** Opening Available data block **
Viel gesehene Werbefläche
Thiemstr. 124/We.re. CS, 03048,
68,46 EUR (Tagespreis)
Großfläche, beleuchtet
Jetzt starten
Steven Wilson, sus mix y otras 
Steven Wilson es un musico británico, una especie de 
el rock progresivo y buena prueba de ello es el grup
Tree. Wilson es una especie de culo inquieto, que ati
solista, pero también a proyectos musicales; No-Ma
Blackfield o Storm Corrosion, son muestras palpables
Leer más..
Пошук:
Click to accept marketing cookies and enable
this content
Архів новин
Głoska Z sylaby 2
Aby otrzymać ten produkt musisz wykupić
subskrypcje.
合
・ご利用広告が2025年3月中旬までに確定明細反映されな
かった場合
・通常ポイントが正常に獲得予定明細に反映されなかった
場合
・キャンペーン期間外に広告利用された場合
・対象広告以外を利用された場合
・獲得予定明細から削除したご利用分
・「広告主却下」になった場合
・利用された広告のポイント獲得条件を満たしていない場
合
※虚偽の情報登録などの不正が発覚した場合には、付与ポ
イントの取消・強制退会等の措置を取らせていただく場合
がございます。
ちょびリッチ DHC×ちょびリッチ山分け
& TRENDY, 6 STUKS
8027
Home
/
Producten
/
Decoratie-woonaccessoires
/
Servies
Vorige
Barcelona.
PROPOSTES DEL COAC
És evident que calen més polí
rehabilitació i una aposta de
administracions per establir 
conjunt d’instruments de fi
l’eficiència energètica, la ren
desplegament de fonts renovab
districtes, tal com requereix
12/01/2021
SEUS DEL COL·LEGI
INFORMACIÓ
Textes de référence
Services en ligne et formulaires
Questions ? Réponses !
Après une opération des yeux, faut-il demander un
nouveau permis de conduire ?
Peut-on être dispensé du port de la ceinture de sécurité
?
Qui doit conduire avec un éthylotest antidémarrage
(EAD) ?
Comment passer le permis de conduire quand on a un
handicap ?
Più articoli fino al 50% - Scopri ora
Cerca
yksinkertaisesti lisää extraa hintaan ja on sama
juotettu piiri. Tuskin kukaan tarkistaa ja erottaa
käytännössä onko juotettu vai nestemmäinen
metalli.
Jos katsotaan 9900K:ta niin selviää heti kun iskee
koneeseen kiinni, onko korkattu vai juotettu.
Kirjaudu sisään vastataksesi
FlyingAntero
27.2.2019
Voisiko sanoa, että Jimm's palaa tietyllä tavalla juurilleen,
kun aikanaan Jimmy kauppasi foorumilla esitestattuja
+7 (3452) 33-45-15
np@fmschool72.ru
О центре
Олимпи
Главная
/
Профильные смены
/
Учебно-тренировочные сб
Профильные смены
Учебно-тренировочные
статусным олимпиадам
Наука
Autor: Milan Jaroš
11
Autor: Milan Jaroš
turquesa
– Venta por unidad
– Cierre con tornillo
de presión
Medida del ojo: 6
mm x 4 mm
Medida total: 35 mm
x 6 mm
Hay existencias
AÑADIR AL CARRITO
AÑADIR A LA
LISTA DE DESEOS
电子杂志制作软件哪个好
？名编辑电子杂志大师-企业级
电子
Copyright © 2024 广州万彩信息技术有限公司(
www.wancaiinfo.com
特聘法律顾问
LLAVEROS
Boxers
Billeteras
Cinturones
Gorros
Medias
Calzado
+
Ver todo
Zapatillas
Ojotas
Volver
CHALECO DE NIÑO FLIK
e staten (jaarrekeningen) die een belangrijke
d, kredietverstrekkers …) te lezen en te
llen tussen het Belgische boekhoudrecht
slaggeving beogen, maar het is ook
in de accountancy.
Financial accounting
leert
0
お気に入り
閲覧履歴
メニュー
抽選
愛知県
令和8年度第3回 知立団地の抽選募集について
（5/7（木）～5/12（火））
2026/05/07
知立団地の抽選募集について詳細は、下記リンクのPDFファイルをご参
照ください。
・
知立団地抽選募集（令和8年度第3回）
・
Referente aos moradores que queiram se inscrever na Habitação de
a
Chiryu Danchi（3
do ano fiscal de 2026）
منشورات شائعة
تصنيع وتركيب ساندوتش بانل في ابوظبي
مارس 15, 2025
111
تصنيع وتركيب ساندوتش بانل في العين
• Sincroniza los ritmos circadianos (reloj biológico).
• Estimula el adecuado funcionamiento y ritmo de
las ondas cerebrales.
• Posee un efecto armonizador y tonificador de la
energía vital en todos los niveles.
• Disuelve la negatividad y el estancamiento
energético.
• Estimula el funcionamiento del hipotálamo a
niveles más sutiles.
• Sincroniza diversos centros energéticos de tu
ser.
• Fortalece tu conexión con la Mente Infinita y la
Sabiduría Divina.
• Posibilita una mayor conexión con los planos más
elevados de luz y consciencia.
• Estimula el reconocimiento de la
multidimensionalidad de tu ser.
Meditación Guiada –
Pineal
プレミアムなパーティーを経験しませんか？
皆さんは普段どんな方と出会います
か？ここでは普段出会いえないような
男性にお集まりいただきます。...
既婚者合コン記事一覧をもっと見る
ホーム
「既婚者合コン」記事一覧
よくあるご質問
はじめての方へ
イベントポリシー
** Closing Available data block **
### Job item
Up to and including the line with "Jos katsotaan 9900K:ta", restate the records above word for word from the very first line.

### Written solution
Viel gesehene Werbefläche
Thiemstr. 124/We.re. CS, 03048,
68,46 EUR (Tagespreis)
Großfläche, beleuchtet
Jetzt starten
Steven Wilson, sus mix y otras 
Steven Wilson es un musico británico, una especie de 
el rock progresivo y buena prueba de ello es el grup
Tree. Wilson es una especie de culo inquieto, que ati
solista, pero también a proyectos musicales; No-Ma
Blackfield o Storm Corrosion, son muestras palpables
Leer más..
Пошук:
Click to accept marketing cookies and enable
this content
Архів новин
Głoska Z sylaby 2
Aby otrzymać ten produkt musisz wykupić
subskrypcje.
合
・ご利用広告が2025年3月中旬までに確定明細反映されな
かった場合
・通常ポイントが正常に獲得予定明細に反映されなかった
場合
・キャンペーン期間外に広告利用された場合
・対象広告以外を利用された場合
・獲得予定明細から削除したご利用分
・「広告主却下」になった場合
・利用された広告のポイント獲得条件を満たしていない場
合
※虚偽の情報登録などの不正が発覚した場合には、付与ポ
イントの取消・強制退会等の措置を取らせていただく場合
がございます。
ちょびリッチ DHC×ちょびリッチ山分け
& TRENDY, 6 STUKS
8027
Home
/
Producten
/
Decoratie-woonaccessoires
/
Servies
Vorige
Barcelona.
PROPOSTES DEL COAC
És evident que calen més polí
rehabilitació i una aposta de
administracions per establir 
conjunt d’instruments de fi
l’eficiència energètica, la ren
desplegament de fonts renovab
districtes, tal com requereix
12/01/2021
SEUS DEL COL·LEGI
INFORMACIÓ
Textes de référence
Services en ligne et formulaires
Questions ? Réponses !
Après une opération des yeux, faut-il demander un
nouveau permis de conduire ?
Peut-on être dispensé du port de la ceinture de sécurité
?
Qui doit conduire avec un éthylotest antidémarrage
(EAD) ?
Comment passer le permis de conduire quand on a un
handicap ?
Più articoli fino al 50% - Scopri ora
Cerca
yksinkertaisesti lisää extraa hintaan ja on sama
juotettu piiri. Tuskin kukaan tarkistaa ja erottaa
käytännössä onko juotettu vai nestemmäinen
metalli.
Jos katsotaan 9900K:ta niin selviää heti kun iskee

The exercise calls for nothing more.